- Publisher: Marvel Comics
- Publication date: February – July 2022
- Genre: Superhero
| Title(s) |
| Fantastic Four (vol. 6) #39–45 |
- Main characters: Fantastic Four; Uatu; Doctor Doom; She-Hulk; Jack of Hearts; Nick Fury; Silver Surfer; Watchers; the Reckoning; Prosilicans;

Creative team
- Writer: Dan Slott
- Artist: Rachael Stott
- Penciller: Carlos Pacheco
- Letterer: Joe Caramagna
- Colorist(s): Guru-eFX, Jesus Aburtov
- Editor: C. B. Cebulski

= Reckoning War =

2022 Marvel Comics storyline

"Reckoning War" is an American comic book storyline written by Dan Slott with art by Rachael Stott, Carlos Pacheco and Andrea De Vito published from February to June 2022 by Marvel Comics. This story deals with the Fantastic Four clashing with the Reckoning, a group of aliens derived from a mysterious race called the Prosilicans, who orchestrate multiple alien invasions causing a catastrophic cosmic war, which also features Uatu, Nick Fury, Doctor Doom, the Silver Surfer, the She-Hulk, Galactus, and Jack of Hearts.

The event overall received mixed reviews from critics, with criticism for the plot, art, action, and lack of interesting characters. Many critics deemed it an unsatisfactory conclusion to Dan Slott's run on Fantastic Four.

==Plot==
===Prelude===
She-Hulk is taken by the Time Variance Authority due to her actions in the future. The Time Variance Authority take her to the future, where her actions will cause a war between Earth and mysterious beings which will cause the Watchers to break their non-intervention oath. During the trial, She-Hulk is allowed to continue existing thanks to the Time Variance Authority seeing how much of an effect she has had on different people.

Material supplied ▸
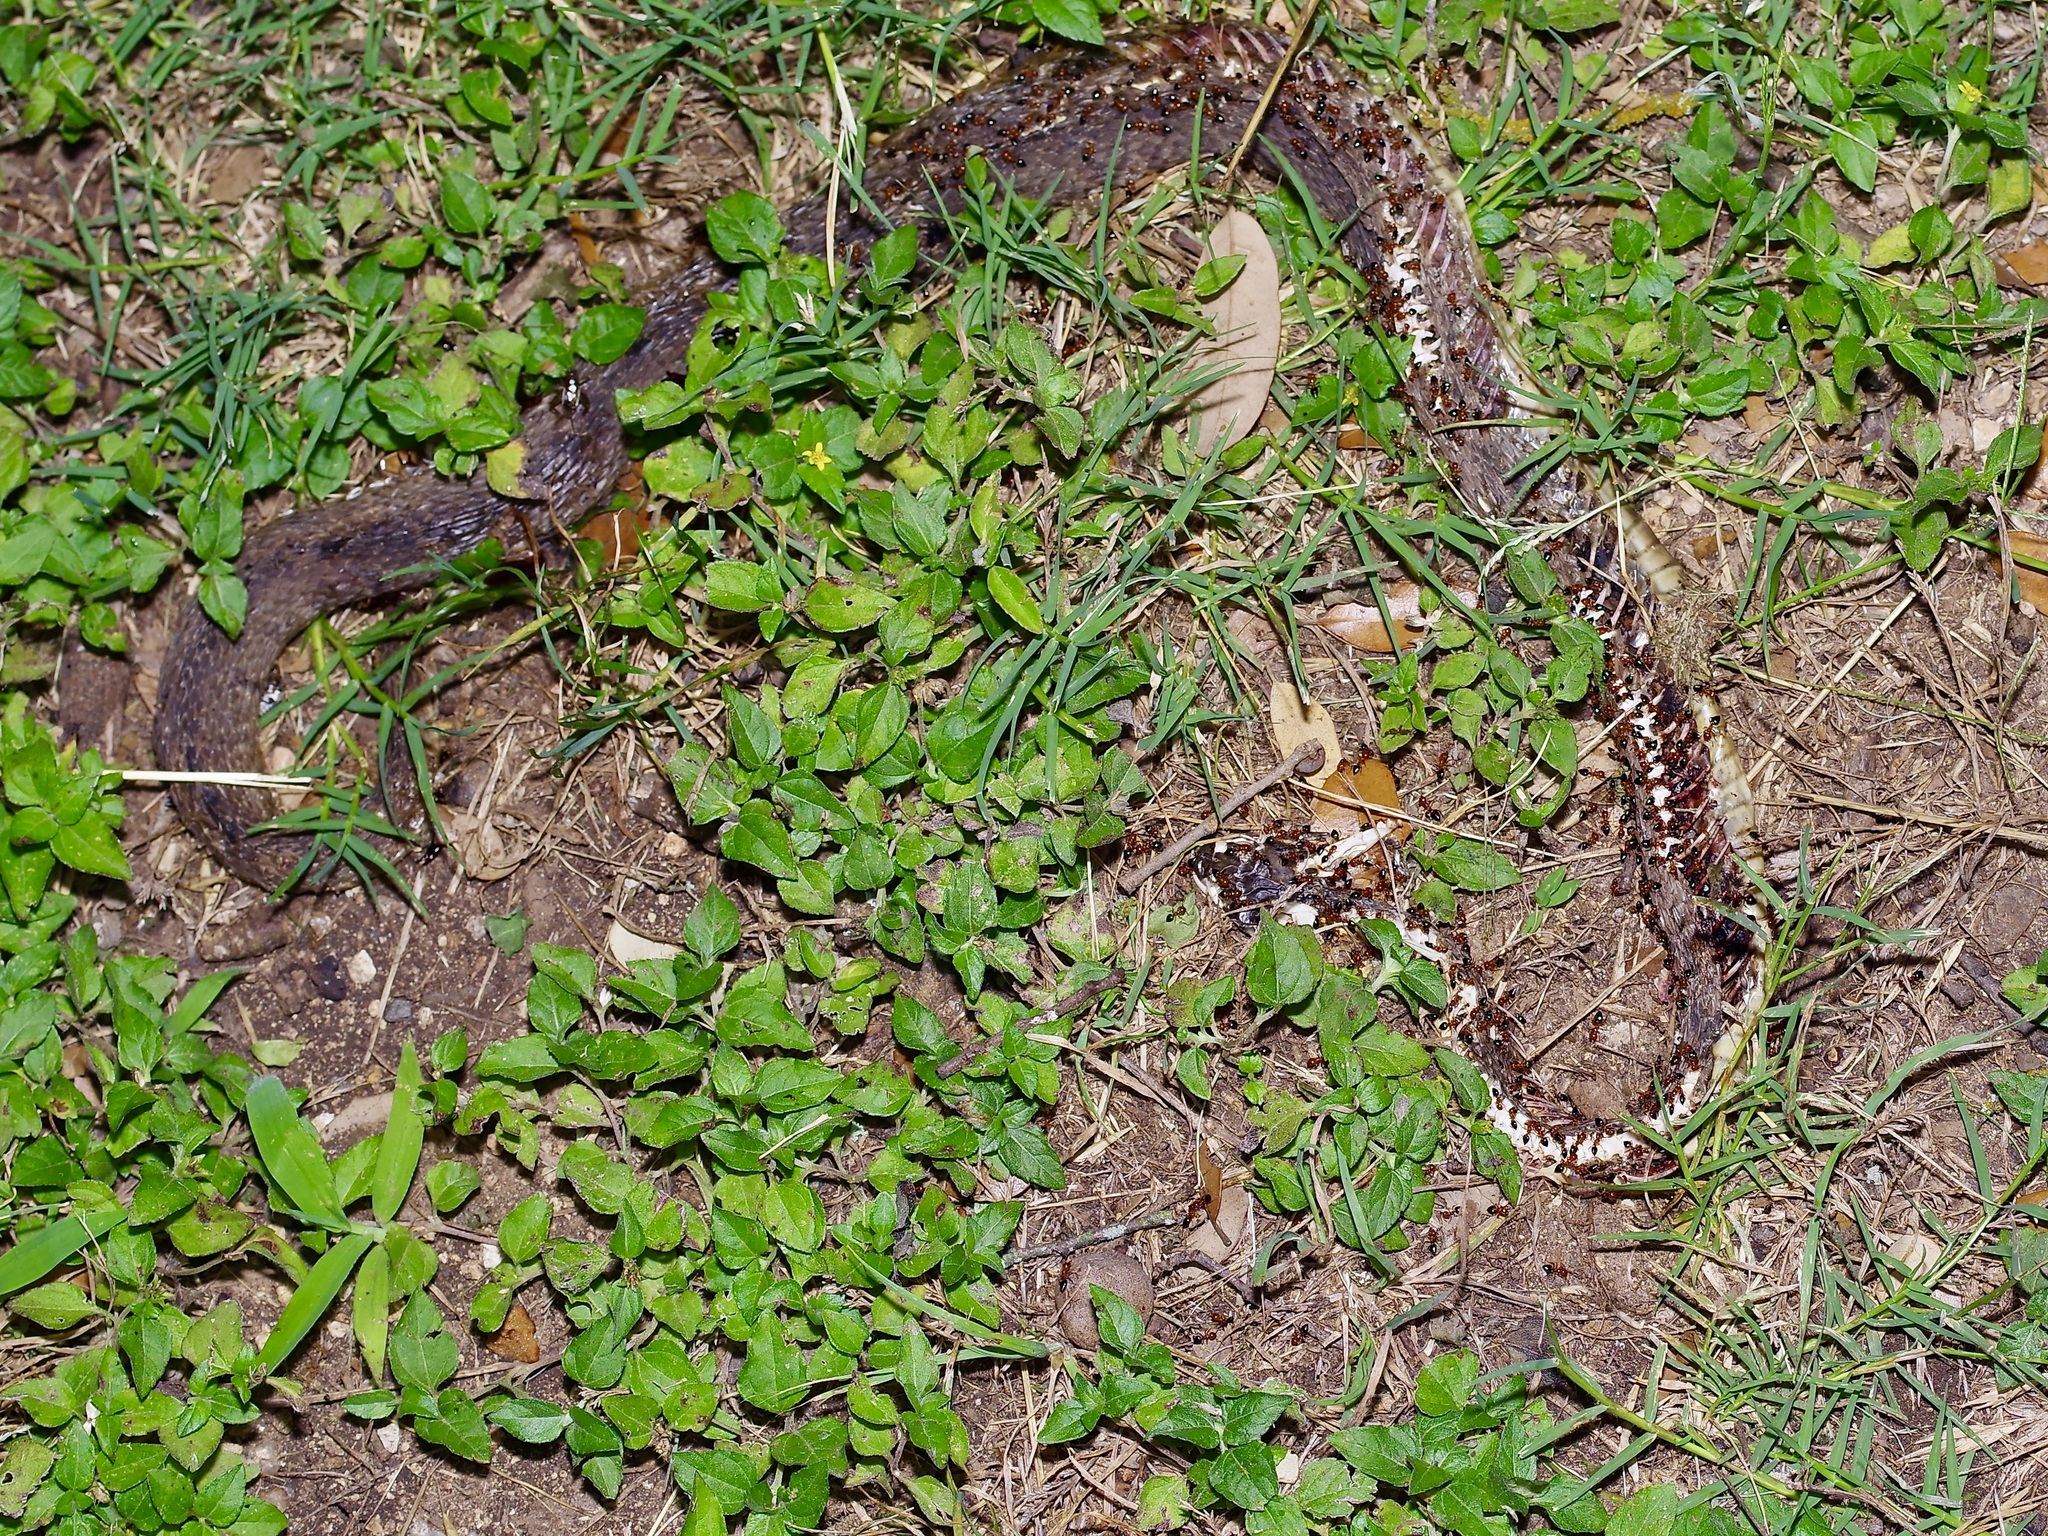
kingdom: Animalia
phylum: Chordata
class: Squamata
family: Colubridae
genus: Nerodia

* * *

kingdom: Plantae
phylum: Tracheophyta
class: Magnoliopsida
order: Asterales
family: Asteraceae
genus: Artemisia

Description of the task ▸ According to the article on the "Reckoning War" storyline, from which mysterious race is the Reckoning derived?

Task solution ▸ The Prosilicans.